The gas tank is full. At the very least, it will be a while before we stop for that particular reason. Looking around the dashboard, I notice that the car’s interior is still covered in plastic. This is a different way of going about things, and I’ve seen it before in other parts of the world – the reluctance to take the
plastic off new cars, new furniture, and bicycles. I notice that though the car seems new, there is a cassette player, and that the driver has many cassettes; I haven’t seen this many cassettes in one place in a decade or two. On the mirror itself is a simple sticker that says SAUDI ARABIA, lest he or any other driver of this car forget where they are. I notice, most of all, a blue sign hanging from the rear-view mirror that says HELP. Below it is an arrow pointing to an ISBN code, as if that help might come via checkout scanner.

We continue to pass other cars and trucks so fast that they seem stationary. Could he be in a hurry to bring me to his receivers, those he’s sold me to? Now he’s smoking. I try to roll down my window but it’s locked. The driver sees me trying and unlocks it. I lower the window an inch. He looks at the window disapprovingly, and I realise the effect is the opposite as desired: the smoke is crossing the car to exit above my ear. I close the window. He opens his and looks to me.

‘Smoke no good?’ he asks.

‘Smoke no good,’ I say.

‘Smoke good!’ he says, and smiles. He’s making a joke. This is promising, I think.

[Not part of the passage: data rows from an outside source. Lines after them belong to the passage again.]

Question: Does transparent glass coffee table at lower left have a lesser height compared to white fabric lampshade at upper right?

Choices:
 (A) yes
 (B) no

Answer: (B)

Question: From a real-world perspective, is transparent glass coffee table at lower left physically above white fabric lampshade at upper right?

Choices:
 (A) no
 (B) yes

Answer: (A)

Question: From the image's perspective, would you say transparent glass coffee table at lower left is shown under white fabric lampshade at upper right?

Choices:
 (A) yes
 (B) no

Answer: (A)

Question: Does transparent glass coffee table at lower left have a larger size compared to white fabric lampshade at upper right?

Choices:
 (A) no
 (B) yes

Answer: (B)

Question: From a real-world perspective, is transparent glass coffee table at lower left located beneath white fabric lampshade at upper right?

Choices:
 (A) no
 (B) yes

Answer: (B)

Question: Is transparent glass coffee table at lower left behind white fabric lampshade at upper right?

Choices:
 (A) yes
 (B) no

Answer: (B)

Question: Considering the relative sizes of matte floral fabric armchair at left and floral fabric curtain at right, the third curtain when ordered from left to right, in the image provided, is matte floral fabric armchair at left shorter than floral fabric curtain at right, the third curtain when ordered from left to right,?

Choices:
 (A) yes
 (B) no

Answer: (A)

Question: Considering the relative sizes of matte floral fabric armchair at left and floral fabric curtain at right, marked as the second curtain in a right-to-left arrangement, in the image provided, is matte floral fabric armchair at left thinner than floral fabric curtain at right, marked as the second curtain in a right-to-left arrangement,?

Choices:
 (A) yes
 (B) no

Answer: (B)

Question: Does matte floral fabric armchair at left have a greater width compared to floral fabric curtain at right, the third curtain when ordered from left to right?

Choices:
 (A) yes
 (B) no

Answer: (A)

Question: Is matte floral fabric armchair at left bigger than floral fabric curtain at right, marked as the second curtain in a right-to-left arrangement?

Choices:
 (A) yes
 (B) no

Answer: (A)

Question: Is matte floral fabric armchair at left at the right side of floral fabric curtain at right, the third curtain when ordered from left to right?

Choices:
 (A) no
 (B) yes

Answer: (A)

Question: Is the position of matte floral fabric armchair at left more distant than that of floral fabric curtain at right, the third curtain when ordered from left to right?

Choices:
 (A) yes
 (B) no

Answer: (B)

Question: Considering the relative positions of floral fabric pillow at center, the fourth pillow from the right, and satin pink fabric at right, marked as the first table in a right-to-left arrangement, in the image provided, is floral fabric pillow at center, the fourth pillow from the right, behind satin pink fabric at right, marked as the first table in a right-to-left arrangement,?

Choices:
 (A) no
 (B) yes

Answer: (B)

Sensing the beginnings of a human connection, I open my backpack. He seems unconcerned that I might be taking out something dangerous – another good sign. I take out a folder, where I have my itinerary and tickets and other documents, including a photo of my wife and two kids, which I had printed on an ink-jet printer before I left. In what now seems like prescience, I figured I might need such a photo, to show to a man like this, if such a man had ill intentions toward me and might be dissuaded by seeing me as a human, as a father; who might even find my children cute and want these children to grow up with
two parents and not one.

So I take the photo out and lay it facedown on my lap. And then I ask him if he has kids. He doesn’t understand, so I mime the cradling of a baby, then point to him.

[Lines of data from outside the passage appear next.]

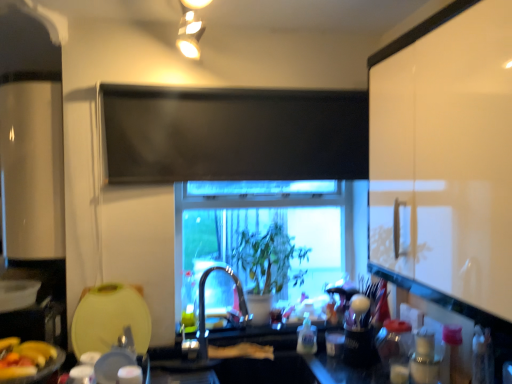
The height and width of the screenshot is (384, 512). I want to click on green matte plant at center, so click(x=270, y=259).

The height and width of the screenshot is (384, 512). I want to click on translucent plastic bottle at right, the 1th bottle in the front-to-back sequence, so click(x=425, y=358).

Where is `white glossy cabinet at right`? The width and height of the screenshot is (512, 384). white glossy cabinet at right is located at coordinates (446, 155).

Identify the location of translucent plastic bottle at center, the 1th bottle from the left. (307, 337).

The image size is (512, 384). Find the location of `transparent glass window at center`. transparent glass window at center is located at coordinates (271, 240).

You are a GUI agent. You are given a task and a screenshot of the screen. Output one action in this format:
    pyautogui.click(x=<x>, y=<y>)
    Task: Click on the satin nickel faucet at center
    The width and height of the screenshot is (512, 384).
    Given the screenshot: What is the action you would take?
    pyautogui.click(x=204, y=304)

The height and width of the screenshot is (384, 512). What do you see at coordinates (359, 333) in the screenshot?
I see `matte plastic toothbrush holder at lower right` at bounding box center [359, 333].

What is the approximate width of matte plastic toothbrush holder at lower right?

It is 13.55 centimeters.

The image size is (512, 384). Find the location of `green matte plant at center`. green matte plant at center is located at coordinates (270, 259).

Considering the relative positions of transparent glass window at center and matte gold light fixture at upper center in the image provided, is transparent glass window at center to the left of matte gold light fixture at upper center from the viewer's perspective?

No.

From the image's perspective, is transparent glass window at center beneath matte gold light fixture at upper center?

Yes.

This screenshot has width=512, height=384. Identify the location of window below the matte gold light fixture at upper center (from a real-world perspective). (271, 240).

Between transparent glass window at center and matte gold light fixture at upper center, which one has smaller width?

Thinner between the two is transparent glass window at center.

In the scene shown: From the image's perspective, relative to green matte plant at center, is translucent plastic bottle at right, which ranks as the 2th bottle in left-to-right order, above or below?

A: Based on their image positions, translucent plastic bottle at right, which ranks as the 2th bottle in left-to-right order, is located beneath green matte plant at center.

From a real-world perspective, who is located lower, translucent plastic bottle at right, which is the 1th bottle in right-to-left order, or green matte plant at center?

translucent plastic bottle at right, which is the 1th bottle in right-to-left order, is physically lower.

Can you confirm if translucent plastic bottle at right, marked as the second bottle in a back-to-front arrangement, is wider than green matte plant at center?

No.

Which is in front, translucent plastic bottle at right, which is the 1th bottle in right-to-left order, or green matte plant at center?

translucent plastic bottle at right, which is the 1th bottle in right-to-left order, is more forward.

Who is more distant, matte gold light fixture at upper center or yellow matte bananas at lower left?

yellow matte bananas at lower left is further away from the camera.

From a real-world perspective, which is physically below, matte gold light fixture at upper center or yellow matte bananas at lower left?

yellow matte bananas at lower left is physically lower.

Can you confirm if matte gold light fixture at upper center is smaller than yellow matte bananas at lower left?

Incorrect, matte gold light fixture at upper center is not smaller in size than yellow matte bananas at lower left.

Which of these two, transparent glass window at center or translucent plastic bottle at center, the 2th bottle when ordered from front to back, is wider?

Wider between the two is transparent glass window at center.

Could you tell me if transparent glass window at center is turned towards translucent plastic bottle at center, which is the first bottle from back to front?

Yes, transparent glass window at center is oriented towards translucent plastic bottle at center, which is the first bottle from back to front.

Is transparent glass window at center closer to the viewer compared to translucent plastic bottle at center, the 1th bottle from the left?

No, transparent glass window at center is behind translucent plastic bottle at center, the 1th bottle from the left.

Considering the positions of point (248, 197) and point (315, 332), is point (248, 197) closer or farther from the camera than point (315, 332)?

Point (248, 197) is positioned farther from the camera compared to point (315, 332).

Does translucent plastic bottle at right, the 1th bottle in the front-to-back sequence, touch white glossy cabinet at right?

No, translucent plastic bottle at right, the 1th bottle in the front-to-back sequence, is not beside white glossy cabinet at right.

How many degrees apart are the facing directions of translucent plastic bottle at right, the 1th bottle in the front-to-back sequence, and white glossy cabinet at right?

0.837 degrees.

Does translucent plastic bottle at right, marked as the second bottle in a back-to-front arrangement, have a greater height compared to white glossy cabinet at right?

No, translucent plastic bottle at right, marked as the second bottle in a back-to-front arrangement, is not taller than white glossy cabinet at right.

Between translucent plastic bottle at right, the 1th bottle in the front-to-back sequence, and white glossy cabinet at right, which one has smaller width?

translucent plastic bottle at right, the 1th bottle in the front-to-back sequence, is thinner.

Is matte gold light fixture at upper center facing away from white glossy cabinet at right?

That's not correct — matte gold light fixture at upper center is not looking away from white glossy cabinet at right.

Measure the distance between matte gold light fixture at upper center and white glossy cabinet at right.

The distance of matte gold light fixture at upper center from white glossy cabinet at right is 1.06 meters.

From their relative heights in the image, would you say matte gold light fixture at upper center is taller or shorter than white glossy cabinet at right?

Clearly, matte gold light fixture at upper center is shorter compared to white glossy cabinet at right.

From a real-world perspective, which is physically below, matte gold light fixture at upper center or white glossy cabinet at right?

white glossy cabinet at right is physically lower.

Is matte plastic toothbrush holder at lower right bigger than green matte plant at center?

Actually, matte plastic toothbrush holder at lower right might be smaller than green matte plant at center.

Which object is closer to the camera taking this photo, matte plastic toothbrush holder at lower right or green matte plant at center?

matte plastic toothbrush holder at lower right is closer to the camera.

In terms of height, does matte plastic toothbrush holder at lower right look taller or shorter compared to green matte plant at center?

matte plastic toothbrush holder at lower right is shorter than green matte plant at center.

You are a GUI agent. You are given a task and a screenshot of the screen. Output one action in this format:
    pyautogui.click(x=<x>, y=<y>)
    Task: Click on the light fixture that is above the transparent glass window at center (from a real-world perspective)
    
    Given the screenshot: What is the action you would take?
    pyautogui.click(x=190, y=28)

Identify the location of the 1st bottle below the green matte plant at center (from the image's perspective). The height and width of the screenshot is (384, 512). (425, 358).

When comparing their distances from matte gold light fixture at upper center, does translucent plastic bottle at center, the 2th bottle when ordered from front to back, or white glossy cabinet at right seem further?

Among the two, translucent plastic bottle at center, the 2th bottle when ordered from front to back, is located further to matte gold light fixture at upper center.

Based on their spatial positions, is transparent glass window at center or translucent plastic bottle at center, which is the first bottle from back to front, further from matte gold light fixture at upper center?

translucent plastic bottle at center, which is the first bottle from back to front, is positioned further to the anchor matte gold light fixture at upper center.

Based on their spatial positions, is matte plastic toothbrush holder at lower right or translucent plastic bottle at right, which ranks as the 2th bottle in left-to-right order, closer to yellow matte bananas at lower left?

matte plastic toothbrush holder at lower right.

Based on their spatial positions, is satin nickel faucet at center or white glossy cabinet at right further from yellow matte bananas at lower left?

white glossy cabinet at right lies further to yellow matte bananas at lower left than the other object.

Which object lies nearer to the anchor point translucent plastic bottle at center, which is the first bottle from back to front, yellow matte bananas at lower left or matte plastic toothbrush holder at lower right?

matte plastic toothbrush holder at lower right is closer to translucent plastic bottle at center, which is the first bottle from back to front.

Estimate the real-world distances between objects in this image. Which object is further from green matte plant at center, white glossy cabinet at right or transparent glass window at center?

The object further to green matte plant at center is white glossy cabinet at right.

Looking at the image, which one is located closer to satin nickel faucet at center, green matte plant at center or matte gold light fixture at upper center?

green matte plant at center.

From the image, which object appears to be farther from translucent plastic bottle at center, the 2th bottle when ordered from front to back, yellow matte bananas at lower left or translucent plastic bottle at right, the 1th bottle in the front-to-back sequence?

The object further to translucent plastic bottle at center, the 2th bottle when ordered from front to back, is yellow matte bananas at lower left.

The width and height of the screenshot is (512, 384). I want to click on light fixture between yellow matte bananas at lower left and translucent plastic bottle at right, marked as the second bottle in a back-to-front arrangement, from left to right, so click(190, 28).

Identify the location of faucet between yellow matte bananas at lower left and green matte plant at center in the horizontal direction. (204, 304).

You are a GUI agent. You are given a task and a screenshot of the screen. Output one action in this format:
    pyautogui.click(x=<x>, y=<y>)
    Task: Click on the faucet between matte gold light fixture at upper center and matte plastic toothbrush holder at lower right vertically
    The height and width of the screenshot is (384, 512).
    Given the screenshot: What is the action you would take?
    pyautogui.click(x=204, y=304)

Locate an element on the screen. This screenshot has width=512, height=384. bottle positioned between white glossy cabinet at right and translucent plastic bottle at center, the 2th bottle in the right-to-left sequence, from near to far is located at coordinates (425, 358).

He scoffs and says, ‘No. No baby. I am the baby!’

It’s a good joke, and we both laugh. This is good.

I turn the photo to face up, and point to it and to myself. He looks at my two children, both very young, two and five years old, and he looks at my wife, and then he sees me in the picture, and he puts it all together. He smiles, nods, and I feel like showing the photo has come off as natural, as a logical enough thing to do during a long drive. And maybe I’ve put a thought in his mind: that I am a father, that my children are young, that I seem like a regular person, probably not a spy or Halliburton contractor or collaborator with the network of government officials and oil and defence contractors who might be the target of his opprobrium.

I leave the photo on my lap for a few miles as we continue driving. He asks no questions about my family – not that he could, with the language barrier, but still, something, I hope, has changed between us. I very well could be imagining it all, but I have no choice but to hope. He flips the cassette in the tape player and lights another cigarette.